*DATASET*.
%%

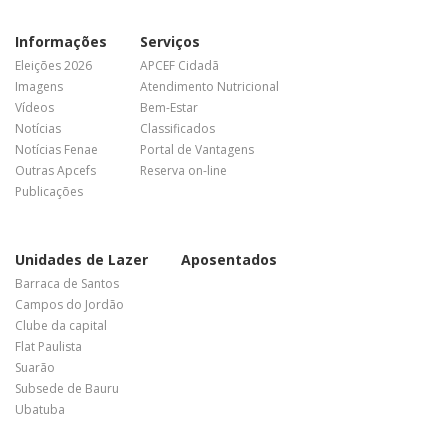
Informações
Serviços
Eleições 2026
APCEF Cidadã
Imagens
Atendimento Nutricional
Vídeos
Bem-Estar
Notícias
Classificados
Notícias Fenae
Portal de Vantagens
Outras Apcefs
Reserva on-line
Publicações
Unidades de Lazer
Aposentados
Barraca de Santos
Campos do Jordão
Clube da capital
Flat Paulista
Suarão
Subsede de Bauru
Ubatuba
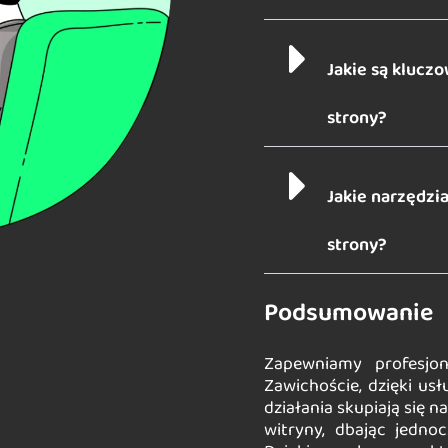
Jakie są kluc
strony?
Jakie narzędzi
strony?
Podsumowanie
Zapewniamy profesjon
Zawichoście, dzięki u
działania skupiają się 
witryny, dbając jedno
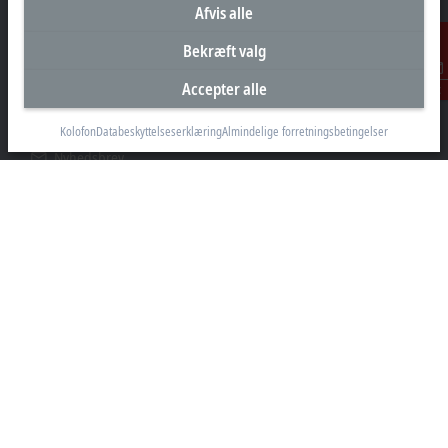
6000 Kolding
Afvis alle
+45 43201570
Bekræft valg
info@beckhoff.dk
Accepter alle
Kontakt
Kontaktoplysninger
www.beckhoff.com/da-dk/
Kolofon
Databeskyttelseserklæring
Almindelige forretningsbetingelser
Nyhedsbrev
Print side
Virksomheder
Produkter og brancher
Support
Sociale medier
Kolofon
Brugsbetingelser
Privatslivspolitik
Generelle vilkår og betingelser
Indstillinger for privatsfære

%%

Go back to the listing above and write out the lines starting at the one with "Podsumowanie" and ending at the one with "Privatslivspolitik", inclusive, exactly and without pictures.

*TASK SOLUTION*.
Podsumowanie
Zapewniamy profesjon
Zawichoście, dzięki u
działania skupiają się 
witryny, dbając jedno
6000 Kolding
Afvis alle
+45 43201570
Bekræft valg
info@beckhoff.dk
Accepter alle
Kontakt
Kontaktoplysninger
www.beckhoff.com/da-dk/
Kolofon
Databeskyttelseserklæring
Almindelige forretningsbetingelser
Nyhedsbrev
Print side
Virksomheder
Produkter og brancher
Support
Sociale medier
Kolofon
Brugsbetingelser
Privatslivspolitik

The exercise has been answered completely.